I wasn't suggesting that you weren't acting correctly, sorry if you thought so!


----------



## tocqueville (Nov 15, 2009)

Chouan said:


> I wasn't suggesting that you weren't acting correctly, sorry if you thought so!


No worries!

Sent from my iPhone using Tapatalk


----------



## eagle2250 (Mar 24, 2006)

Indeed, Donald Trump not buttoning his jacket seems the least of any issues we might wish to concern ourselves with when we are talking about Donald Trump! :crazy:


----------



## Bradley.Kohr.II (Oct 12, 2012)

I'm sure there are others who know more - would it make it easier to conceal body armor? 

Given his rather public life, I suspect he may have been wearing body armor in public for some time. 

The only billionaire I was ever aquatinted with had to take all manner of security precautions.


----------



## tocqueville (Nov 15, 2009)

Bradley.Kohr.II said:


> I'm sure there are others who know more - would it make it easier to conceal body armor?
> 
> Given his rather public life, I suspect he may have been wearing body armor in public for some time.
> 
> The only billionaire I was ever aquatinted with had to take all manner of security precautions.

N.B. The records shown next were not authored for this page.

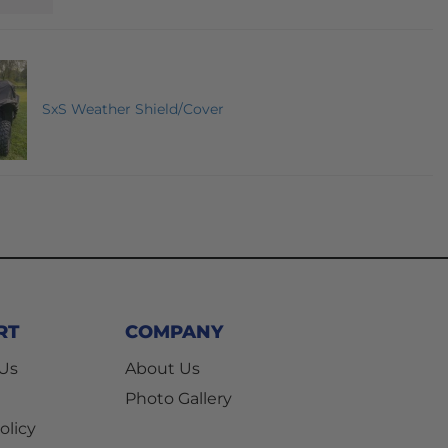
SxS Weather Shield/Cover
RT
COMPANY
 Us
About Us
Photo Gallery
olicy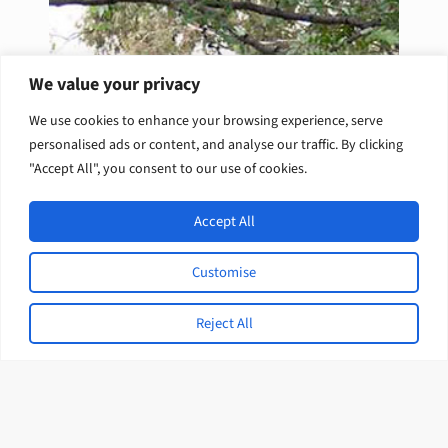
We value your privacy
We use cookies to enhance your browsing experience, serve
personalised ads or content, and analyse our traffic. By clicking
"Accept All", you consent to our use of cookies.
Accept All
Customise
Reject All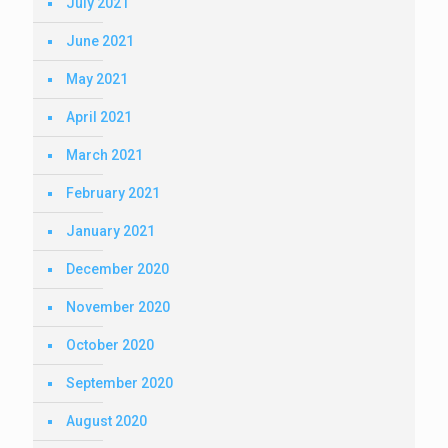
July 2021
June 2021
May 2021
April 2021
March 2021
February 2021
January 2021
December 2020
November 2020
October 2020
September 2020
August 2020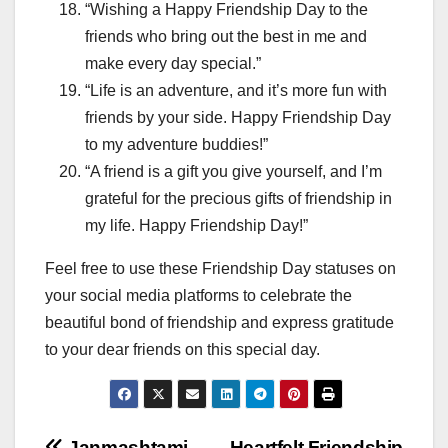
“Wishing a Happy Friendship Day to the
friends who bring out the best in me and
make every day special.”
“Life is an adventure, and it’s more fun with
friends by your side. Happy Friendship Day
to my adventure buddies!”
“A friend is a gift you give yourself, and I’m
grateful for the precious gifts of friendship in
my life. Happy Friendship Day!”
Feel free to use these Friendship Day statuses on
your social media platforms to celebrate the
beautiful bond of friendship and express gratitude
to your dear friends on this special day.
Janmashtami
Heartfelt Friendship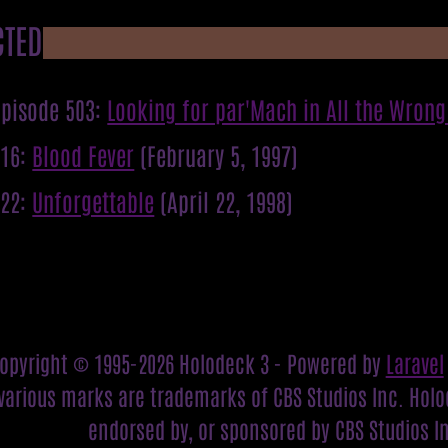
CTED
pisode 503:
Looking for par'Mach in All the Wrong
316:
Blood Fever
(February 5, 1997)
422:
Unforgettable
(April 22, 1998)
opyright © 1995-2026 Holodeck 3 - Powered by
Laravel
various marks are trademarks of CBS Studios Inc. Holod
endorsed by, or sponsored by CBS Studios I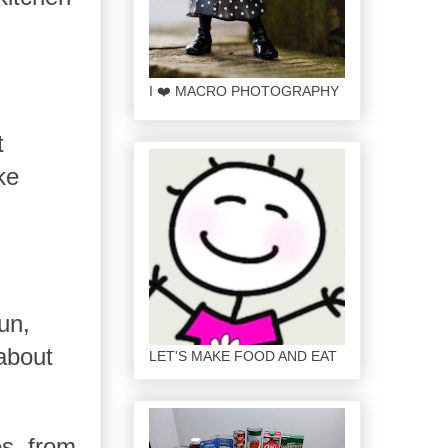
I ❤️ MACRO PHOTOGRAPHY
t
ke
un,
about
LET'S MAKE FOOD AND EAT
es, from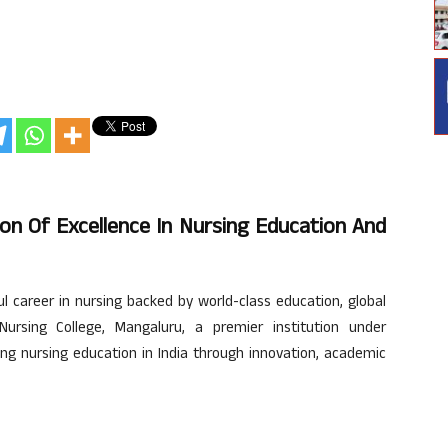
on Of Excellence In Nursing Education And
ul career in nursing backed by world-class education, global
Nursing College, Mangaluru, a premier institution under
ing nursing education in India through innovation, academic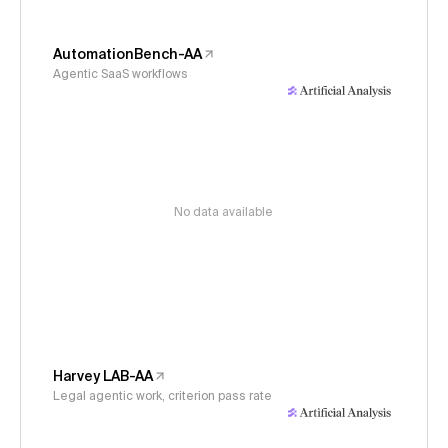
AutomationBench-AA
Agentic SaaS workflows
No data available
Harvey LAB-AA
Legal agentic work, criterion pass rate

You may have a point, there. Celebrity and huge wealth make one a target for all sorts of loonies. Guys who want to impress Jodie Foster. Wearing armor would be a reasonable thing for him to do.

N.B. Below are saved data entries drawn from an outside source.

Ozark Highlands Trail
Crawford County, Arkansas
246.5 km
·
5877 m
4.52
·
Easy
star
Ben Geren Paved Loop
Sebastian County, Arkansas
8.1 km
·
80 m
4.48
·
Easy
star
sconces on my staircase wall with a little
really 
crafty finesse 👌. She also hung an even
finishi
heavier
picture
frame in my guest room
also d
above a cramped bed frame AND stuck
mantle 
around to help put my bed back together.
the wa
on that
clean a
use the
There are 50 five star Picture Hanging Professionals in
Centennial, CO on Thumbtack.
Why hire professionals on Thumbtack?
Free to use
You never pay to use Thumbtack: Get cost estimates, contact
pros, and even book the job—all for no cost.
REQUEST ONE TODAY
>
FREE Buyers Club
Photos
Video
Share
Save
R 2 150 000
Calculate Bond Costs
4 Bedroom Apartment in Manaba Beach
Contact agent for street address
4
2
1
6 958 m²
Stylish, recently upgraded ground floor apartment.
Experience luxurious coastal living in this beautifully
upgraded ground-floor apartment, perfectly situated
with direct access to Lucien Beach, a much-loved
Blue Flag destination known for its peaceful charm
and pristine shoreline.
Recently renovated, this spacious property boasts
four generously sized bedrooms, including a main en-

Sent from my iPhone using Tapatalk


----------



## eagle2250 (Mar 24, 2006)

^^Yes......
it would be entirely appropriate for Donald Trump, the candidate, to routinely wear a full body, Kevlar condom, as worn by Leslie Neilson and Priscilla Presley in one of the iconic(?) Naked Gun spoofs, providing complete protection and any size would almost assuredly prove to be a perfect fit! LOL.


----------



## Oldsport (Jan 3, 2012)

I understand that that he routinely wears a bullet proof vest, and that is the reason for not buttoning his jackets.



eagle2250 said:


> ^^Yes......
> it would be entirely appropriate for Donald Trump, the candidate, to routinely wear a full body, Kevlar condom, as worn by Leslie Neilson and Priscilla Presley in one of the iconic(?) Naked Gun spoofs, providing complete protection and any size would almost assuredly prove to be a perfect fit! LOL.


----------